If $\displaystyle \lambda>0$:
What are the accumulation points of $\displaystyle A=\left\{\lambda n-[\lambda n]:n\in\mathbb{N}\right\}$ in $\displaystyle [0,1]$?

• Apr 11th 2013, 04:28 PM
Gusbob
Re: About accumulation points of a set in [0,1]
Is $\displaystyle [\lambda n]$ the floor function?
• Apr 11th 2013, 04:42 PM
eraldcoil
Re: About accumulation points of a set in [0,1]
Quote:

Originally Posted by Gusbob
Is $\displaystyle [\lambda n]$ the floor function?

Yes.
• Apr 11th 2013, 05:01 PM
Plato
Re: About accumulation points of a set in [0,1]
Quote:

Originally Posted by Gusbob
Is $\displaystyle [\lambda n]$ the floor function?

It far more than that. Look at the webpage.

Quote:

Originally Posted by eraldcoil
If $\displaystyle \lambda>0$:
What are the accumulation points of $\displaystyle A=\left\{\lambda n-[\lambda n]:n\in\mathbb{N}\right\}$ in $\displaystyle [0,1]$?

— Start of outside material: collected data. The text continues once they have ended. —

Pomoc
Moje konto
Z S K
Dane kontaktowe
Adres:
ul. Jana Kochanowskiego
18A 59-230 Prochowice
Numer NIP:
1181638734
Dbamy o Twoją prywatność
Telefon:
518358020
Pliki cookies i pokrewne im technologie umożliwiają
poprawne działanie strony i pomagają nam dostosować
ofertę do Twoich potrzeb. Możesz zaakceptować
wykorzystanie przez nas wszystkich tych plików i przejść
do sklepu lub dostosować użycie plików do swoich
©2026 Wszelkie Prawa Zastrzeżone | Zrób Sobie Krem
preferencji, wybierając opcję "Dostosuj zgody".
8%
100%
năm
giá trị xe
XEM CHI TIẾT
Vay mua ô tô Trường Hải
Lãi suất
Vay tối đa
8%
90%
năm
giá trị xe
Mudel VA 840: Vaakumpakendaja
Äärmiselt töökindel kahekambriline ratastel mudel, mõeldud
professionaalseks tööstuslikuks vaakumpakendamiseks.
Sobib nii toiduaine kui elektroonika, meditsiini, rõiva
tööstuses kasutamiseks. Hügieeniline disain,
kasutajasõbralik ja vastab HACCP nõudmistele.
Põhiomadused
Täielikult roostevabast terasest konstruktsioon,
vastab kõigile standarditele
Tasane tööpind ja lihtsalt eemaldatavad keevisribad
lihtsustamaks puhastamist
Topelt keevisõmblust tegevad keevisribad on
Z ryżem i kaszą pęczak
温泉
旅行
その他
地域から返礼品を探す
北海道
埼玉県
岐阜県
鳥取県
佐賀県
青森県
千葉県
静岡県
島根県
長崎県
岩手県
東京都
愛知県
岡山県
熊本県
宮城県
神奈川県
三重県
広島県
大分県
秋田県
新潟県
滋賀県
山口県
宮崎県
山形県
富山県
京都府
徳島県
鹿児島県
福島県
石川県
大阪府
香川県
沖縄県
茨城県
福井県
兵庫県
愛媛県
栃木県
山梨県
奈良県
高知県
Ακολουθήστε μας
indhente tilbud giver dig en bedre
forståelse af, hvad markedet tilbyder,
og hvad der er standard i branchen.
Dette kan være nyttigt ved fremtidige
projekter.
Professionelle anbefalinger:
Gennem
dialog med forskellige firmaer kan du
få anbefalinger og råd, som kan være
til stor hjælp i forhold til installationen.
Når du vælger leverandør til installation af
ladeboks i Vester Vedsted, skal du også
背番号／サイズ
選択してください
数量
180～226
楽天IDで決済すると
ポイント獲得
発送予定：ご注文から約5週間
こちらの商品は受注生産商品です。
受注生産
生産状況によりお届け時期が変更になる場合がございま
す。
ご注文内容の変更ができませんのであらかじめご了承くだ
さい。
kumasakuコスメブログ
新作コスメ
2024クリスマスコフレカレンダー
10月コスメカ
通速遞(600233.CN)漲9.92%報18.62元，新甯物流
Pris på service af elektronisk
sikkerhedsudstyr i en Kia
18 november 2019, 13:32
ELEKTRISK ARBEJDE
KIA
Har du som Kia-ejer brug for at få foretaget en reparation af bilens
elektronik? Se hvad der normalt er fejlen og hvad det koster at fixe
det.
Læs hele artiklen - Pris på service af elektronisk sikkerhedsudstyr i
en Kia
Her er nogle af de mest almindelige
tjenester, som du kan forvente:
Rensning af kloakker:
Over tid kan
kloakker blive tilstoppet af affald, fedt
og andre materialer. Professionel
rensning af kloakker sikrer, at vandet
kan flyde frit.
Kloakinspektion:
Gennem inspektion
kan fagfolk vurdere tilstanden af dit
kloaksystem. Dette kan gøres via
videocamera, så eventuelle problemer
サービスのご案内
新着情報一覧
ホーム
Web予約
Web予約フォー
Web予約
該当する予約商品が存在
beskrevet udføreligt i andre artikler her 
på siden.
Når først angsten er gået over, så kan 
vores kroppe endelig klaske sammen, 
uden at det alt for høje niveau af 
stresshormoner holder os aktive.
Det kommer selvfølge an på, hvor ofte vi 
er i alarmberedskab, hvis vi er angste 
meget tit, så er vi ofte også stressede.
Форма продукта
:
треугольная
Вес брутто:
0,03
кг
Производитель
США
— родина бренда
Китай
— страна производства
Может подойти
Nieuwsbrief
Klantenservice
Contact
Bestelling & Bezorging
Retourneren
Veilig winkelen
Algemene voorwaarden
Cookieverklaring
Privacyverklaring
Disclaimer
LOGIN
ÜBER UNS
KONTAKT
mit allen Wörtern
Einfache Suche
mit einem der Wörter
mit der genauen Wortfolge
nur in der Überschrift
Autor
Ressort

Well at least I have no worry that Soroban will give a complete solution to this one.

This is a great teaching question. DO IT!

First let $\displaystyle \lambda =\tfrac{1}{2}$ then $\displaystyle \lambda =\tfrac{1}{4}$ then $\displaystyle \lambda =\tfrac{3}{5}$.

Now what happens if $\displaystyle \lambda =\tfrac{\pi}{2}~?$

If you go back to that webpage, look at the graphs, what is going on?